Output the entries as they appear, skipping images.

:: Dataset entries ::

=== Begin Enclosure ===

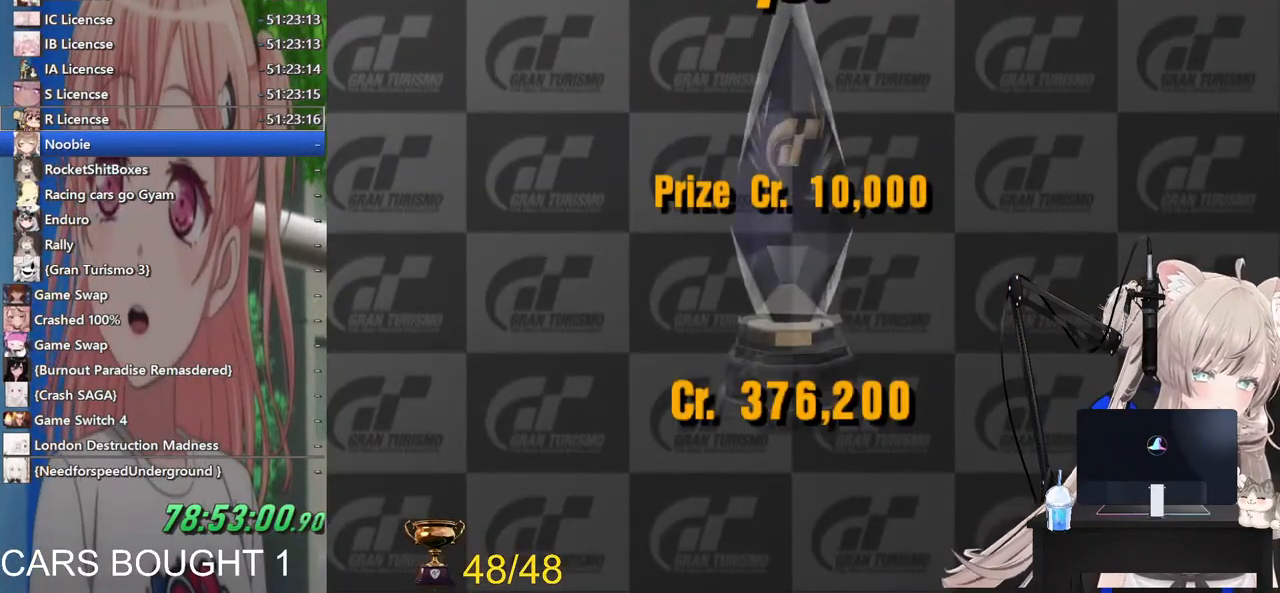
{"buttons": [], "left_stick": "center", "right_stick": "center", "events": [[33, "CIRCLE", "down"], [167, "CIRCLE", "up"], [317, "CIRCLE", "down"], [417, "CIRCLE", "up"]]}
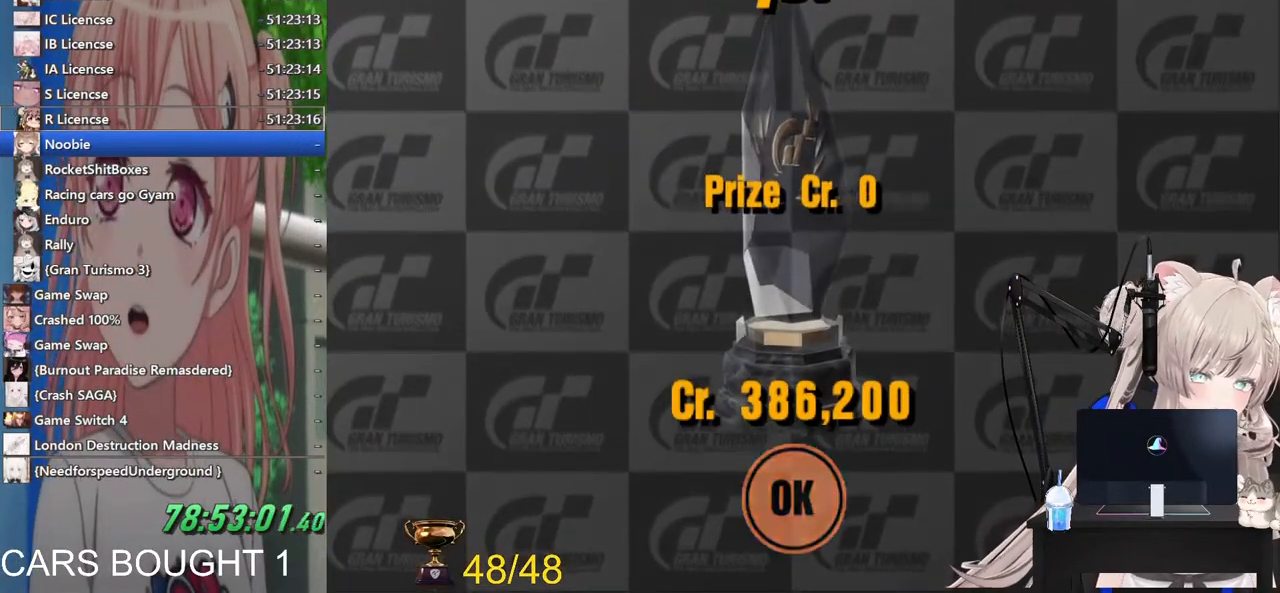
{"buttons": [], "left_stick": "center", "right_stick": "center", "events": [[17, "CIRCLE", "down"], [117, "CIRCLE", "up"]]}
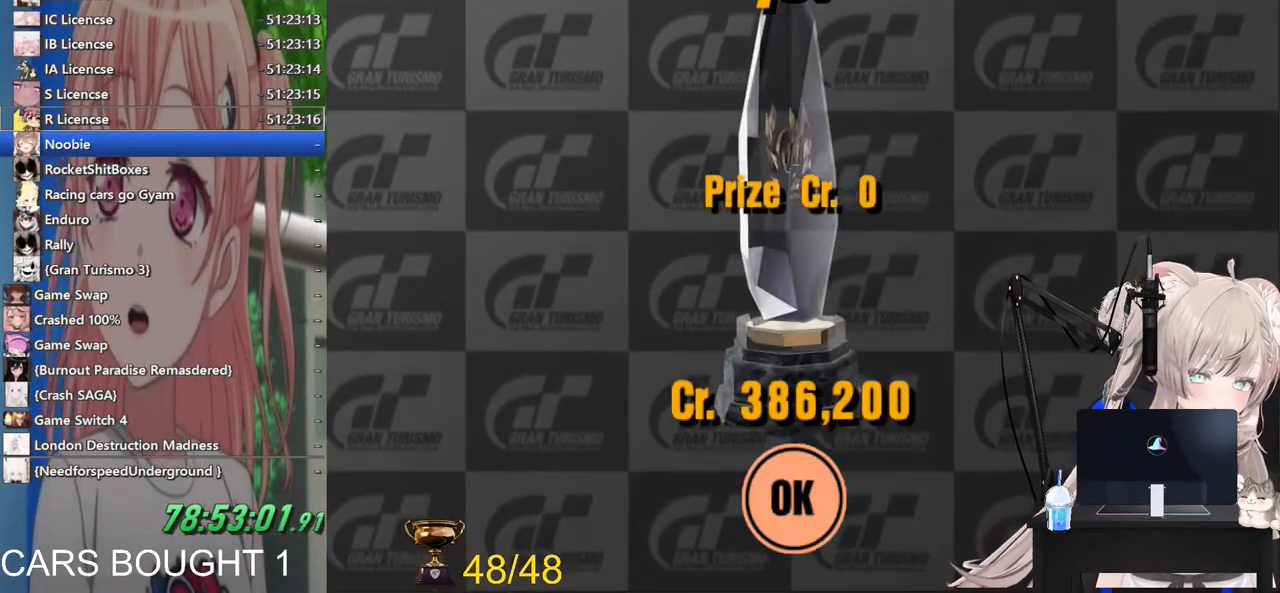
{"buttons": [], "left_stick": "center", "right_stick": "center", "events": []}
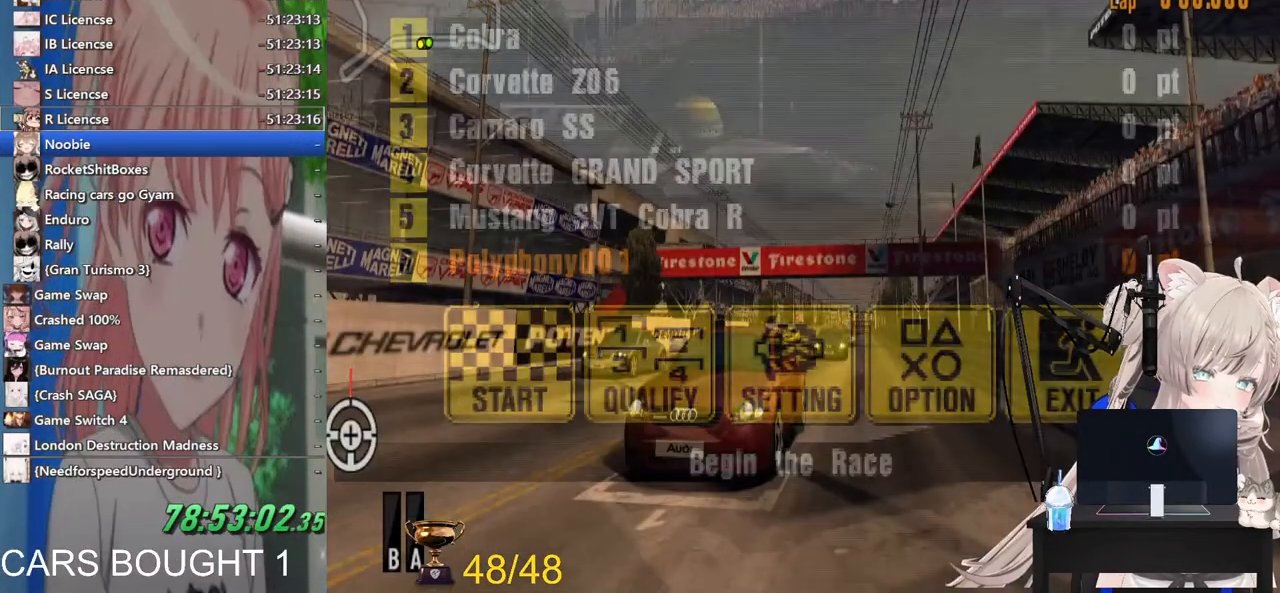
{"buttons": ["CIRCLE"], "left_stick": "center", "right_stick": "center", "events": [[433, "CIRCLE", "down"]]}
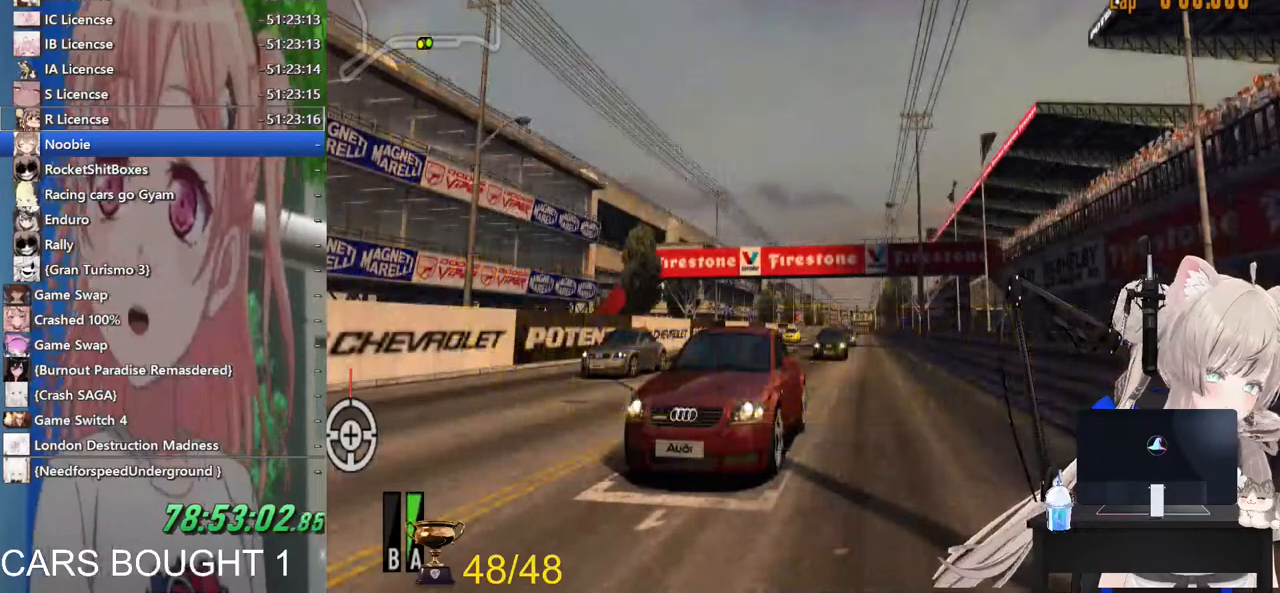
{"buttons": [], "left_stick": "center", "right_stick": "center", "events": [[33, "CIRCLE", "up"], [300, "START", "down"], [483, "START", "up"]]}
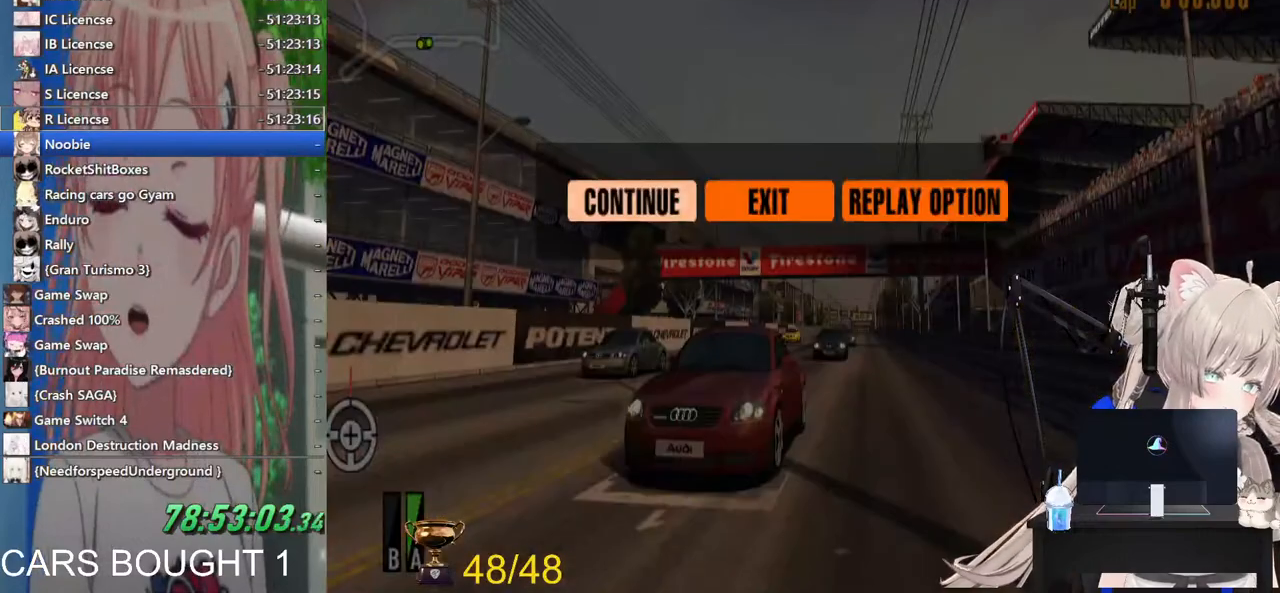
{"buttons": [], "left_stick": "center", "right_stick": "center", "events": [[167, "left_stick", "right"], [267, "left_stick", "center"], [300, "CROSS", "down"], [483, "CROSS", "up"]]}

=== End Enclosure ===

:: Response to the exercise ::
{"buttons": [], "left_stick": "center", "right_stick": "center", "events": [[33, "CIRCLE", "down"], [167, "CIRCLE", "up"], [317, "CIRCLE", "down"], [417, "CIRCLE", "up"]]}
{"buttons": [], "left_stick": "center", "right_stick": "center", "events": [[17, "CIRCLE", "down"], [117, "CIRCLE", "up"]]}
{"buttons": [], "left_stick": "center", "right_stick": "center", "events": []}
{"buttons": ["CIRCLE"], "left_stick": "center", "right_stick": "center", "events": [[433, "CIRCLE", "down"]]}
{"buttons": [], "left_stick": "center", "right_stick": "center", "events": [[33, "CIRCLE", "up"], [300, "START", "down"], [483, "START", "up"]]}
{"buttons": [], "left_stick": "center", "right_stick": "center", "events": [[167, "left_stick", "right"], [267, "left_stick", "center"], [300, "CROSS", "down"], [483, "CROSS", "up"]]}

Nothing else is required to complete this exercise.